The most efficacious treatments for bipolar disorder include cognitive-behavioral therapy, family-focused therapy, and systemic care. Credible components of treatment include psychoeducation, cognitive restructuring, social support, and relapse prevention. The chapter also include a sidebar on research therapists and another on overcoming challenges to learning and implementing therapy.
This chapter focuses on Tourette’s disorder, persistent motor or vocal tic disorder, and provisional tic disorder. Broad approaches to treatment include habit reversal training, comprehensive behavioral intervention for tics, and exposure and response prevention. Credible components of treatment include increasing tic awareness, competing response training, social support, identifying and modifying tic-exacerbating antecedents and consequences, motivational techniques, strategies to promote generalization, mastery and maintenance of treatment gains, and psychoeducation. A sidebar discusses treatment format.

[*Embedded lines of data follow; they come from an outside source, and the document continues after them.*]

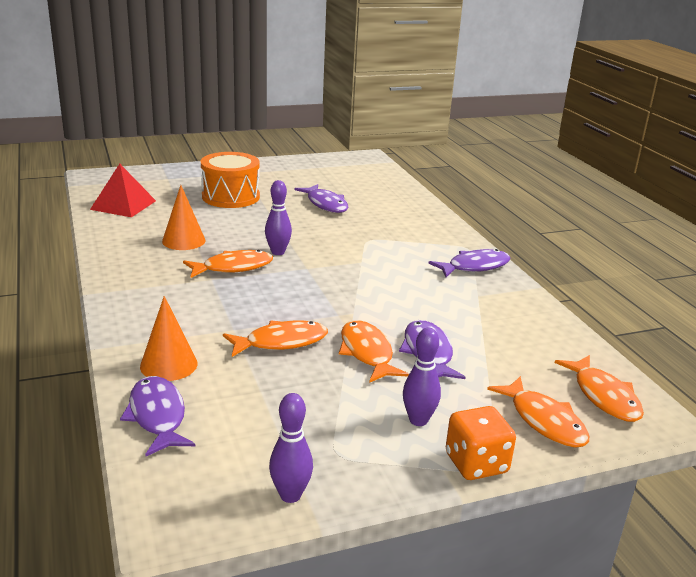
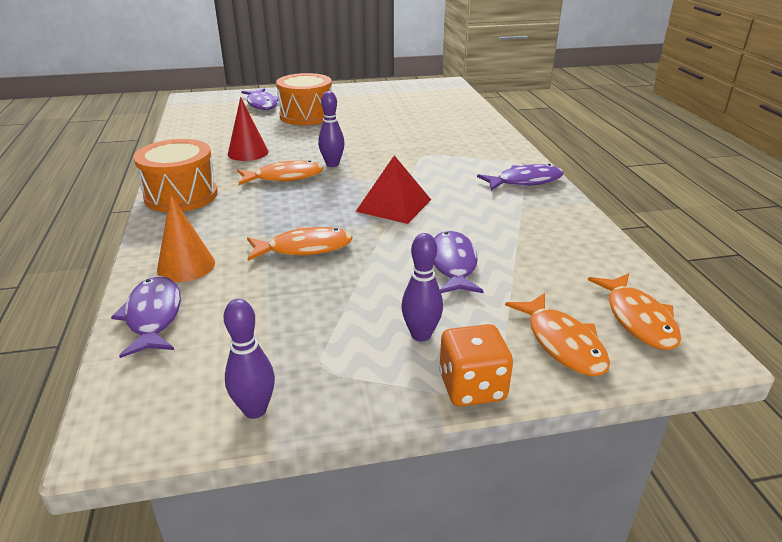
camera: 10 degrees right, 5 degrees up
(123, 205) = (206, 122): red pyramid -> red pyramid (393, 205)
(131, 291) = (181, 196): none -> orange drum
(183, 241) = (248, 153): orange cone -> red cone
(325, 204) = (393, 123): purple fish -> purple fish (262, 104)
(367, 353) = (388, 262): orange fish -> none

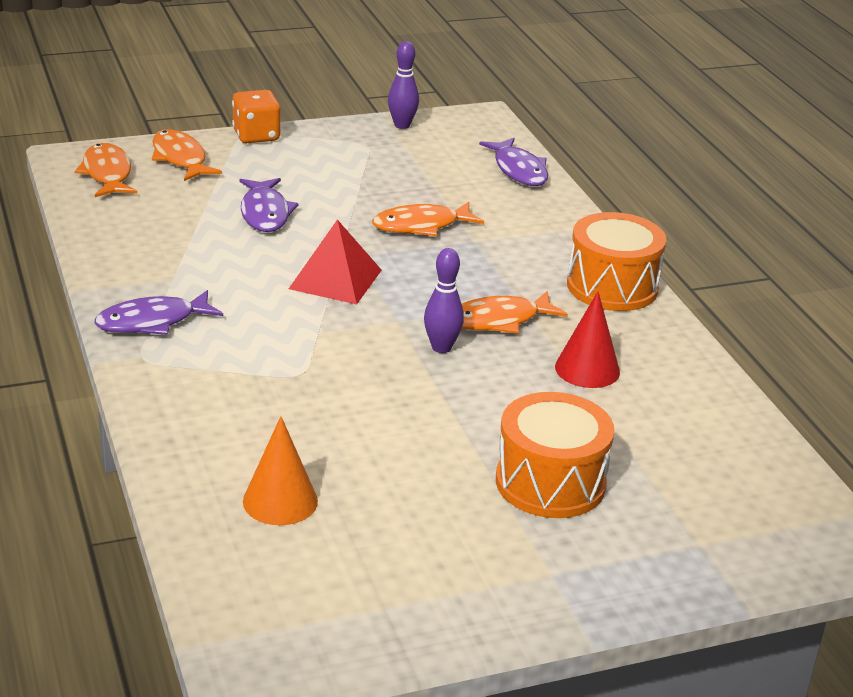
camera: 170 degrees right, 0 degrees up
(186, 266) = (528, 207): orange cone -> orange cone (280, 501)
(262, 104) = (671, 525): purple fish -> none
(421, 335) = (294, 162): purple bowling pin -> none

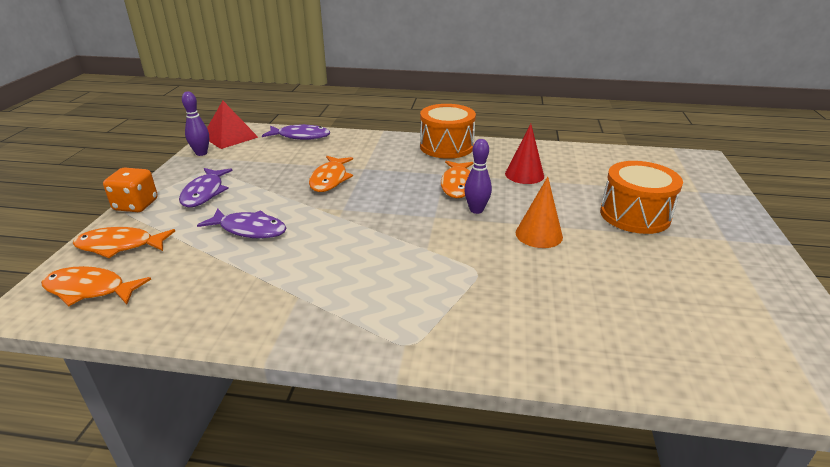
camera: 60 degrees left, 0 degrees up
(152, 322) = (356, 325): purple fish -> purple fish (204, 193)
(280, 501) = (638, 322): orange cone -> orange cone (539, 234)
(335, 279) = (365, 225): red pyramid -> red pyramid (230, 137)

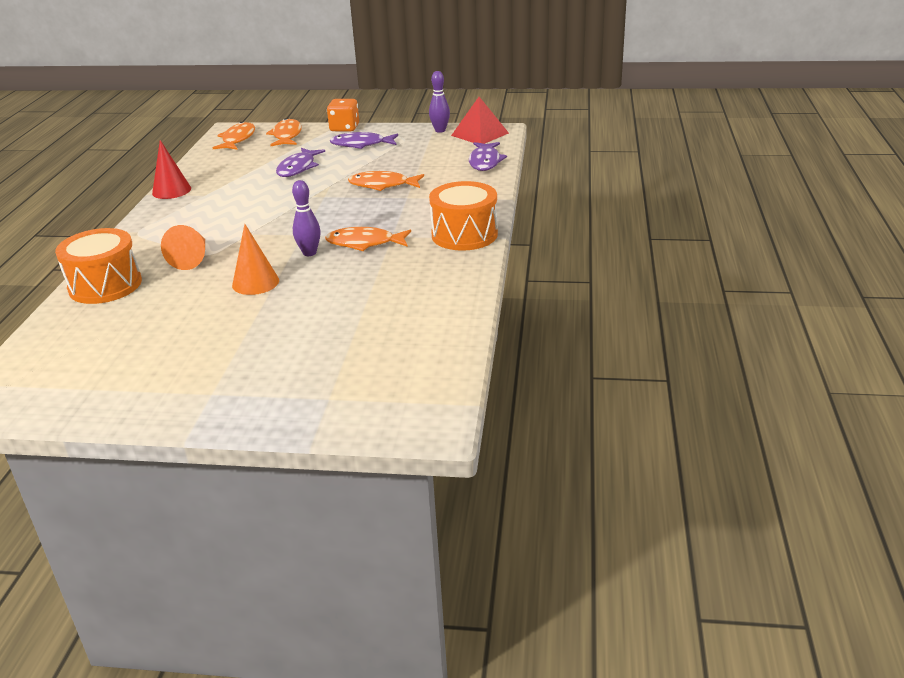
camera: 90 degrees right, 0 degrees up
(488, 282) = (192, 258): none -> orange cone
(524, 174) = (386, 280): red cone -> red cone (171, 190)
(635, 215) = (278, 340): orange drum -> orange drum (105, 285)

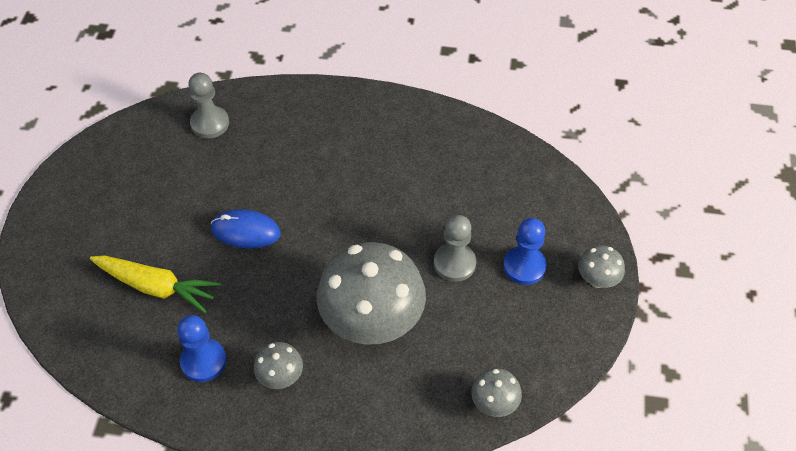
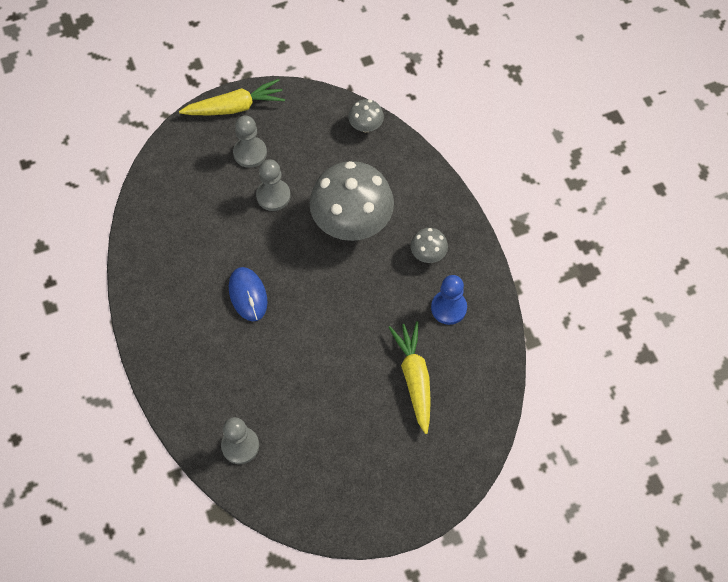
camera: 120 degrees left, 10 degrees up
(245, 231) = (329, 348): blue mouse -> blue mouse (248, 295)
(524, 266) = (250, 153): blue pawn -> grey pawn
(597, 279) = (235, 107): grey mushroom -> yellow carrot

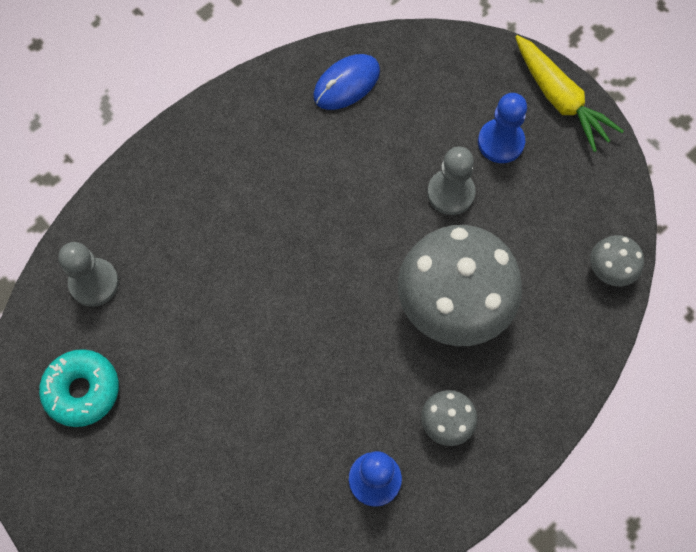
camera: 70 degrees right, 5 degrees up
(248, 295) = (298, 216): blue mouse -> blue mouse (346, 84)
(250, 153) = (500, 142): grey pawn -> blue pawn
(318, 475) = (82, 390): none -> turquoise donut
(414, 378) = (254, 467): yellow carrot -> none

Insomnia disorder involves trouble falling asleep, trouble staying asleep, or both. A review using the new criteria for empirically supported treatments gave a strong recommendation for cognitive-behavioral therapy for insomnia. Credible components of treatment include stimulus control, sleep restriction, and relaxation therapies. A sidebar discusses components requiring further research.
This chapter focuses on cognitive loss related to neurocognitive disorders. Both behavioral and cognitive interventions are discussed, and caregiver support is also an important topic. Basic components include education and healthcare navigation, as well as reducing vascular risk factors and preventing excess disability. Other credible components include a problem-solving stance, systematic observations, stimulus control, reestablishing chains/sequences, access to meaningful events, differential reinforcement, intervening on social contingencies, cognitive reframing, and distress tolerance skills. A sidebar discusses format and duration of intervention.
This opening chapter defines the concept of science-based therapy. The original framework for characterizing an approach as an empirically supported treatment is presented, for both well-established treatments and probably efficacious treatments. Also presented, a newer framework – sometimes called “the Tolin criteria” – provides greater emphasis to meaningful functional outcome improvement, meaningful effects in nonresearch settings, and lasting improvements. Other concepts in this chapter include evidence-based practice and pseudoscience in therapy.